Oui c’est possible. Elles peuvent être infectées, et il faut protéger les autres ou l’inverse. Si elles sont agitées et qu’elles n’ont plus de capacité de discernement, il peut être nécessaire d’avoir recours à des moyens sédatifs. La situation extrême dans laquelle nous sommes peut nous y contraindre. En psychiatrie, il arrive que l’on doive parfois protéger des personnes contre leur propre gré, lorsque le jugement est affecté.

En fin de compte, quelle gymnastique psychologique réaliser pour affronter ce temps de confinement ?
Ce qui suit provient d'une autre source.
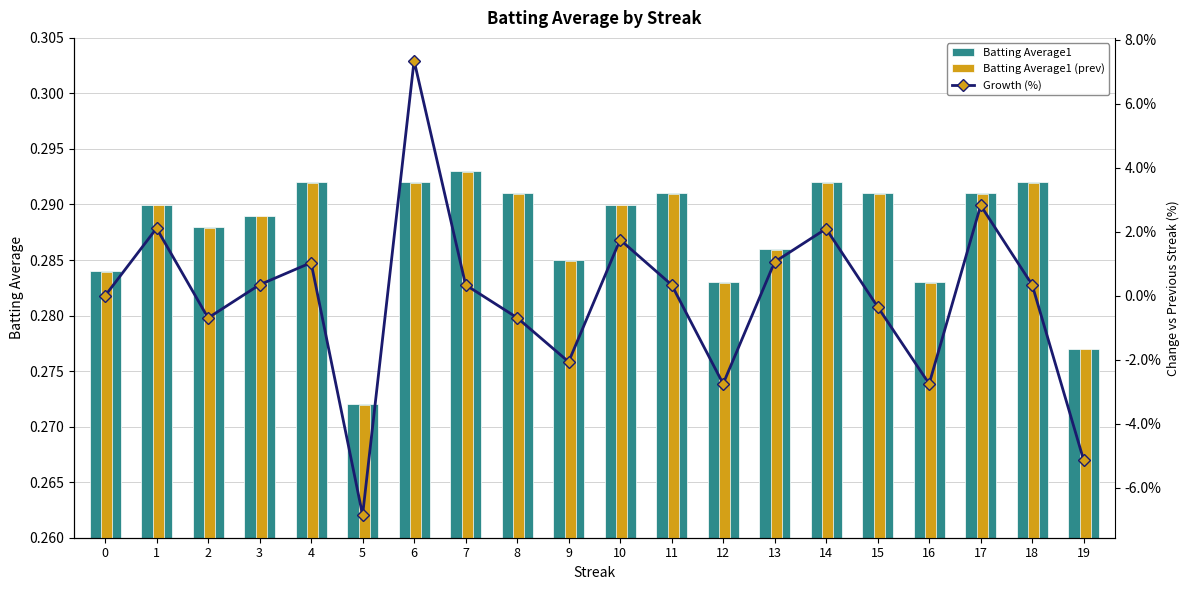

What is the sum of all Growth (%) values?

-1.6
Chaque organisme, chaque être vivant, tente de rester en équilibre psychiquement. Nous avons des stimulations externes et des mouvements internes qui peuvent nous déstabiliser. Avec les outils internes que j’ai à disposition, je vais tenter de « digérer » ce qui m’arrive. Souvent, la souffrance arrive en raison du décalage perçu entre l’image que j’ai de moi-même et la réalité. Par exemple, on pense qu’on ne peut être heureux qu’en voyant ses petits-enfants. Mais peut-être que penser à eux, tricoter pour eux, prier pour eux peut aussi nous permettre d’être en lien avec eux. C’est ça aussi, la capacité de se réinventer face à la souffrance… Ce qui est certain, c’est que cette situation inédite implique des réadaptations par rapport à nos relations. Il faut parfois pouvoir réinventer ses propres règles internes. L’essentiel est de rester « debout », de garder sa capacité de remise en question, sa capacité d’étonnement. Parfois, il faut pouvoir réussir à changer ses manières de penser, d’être et de faire. Ce n’est pas toujours évident. S’adapter, c’est la clé pour garder notre équilibre.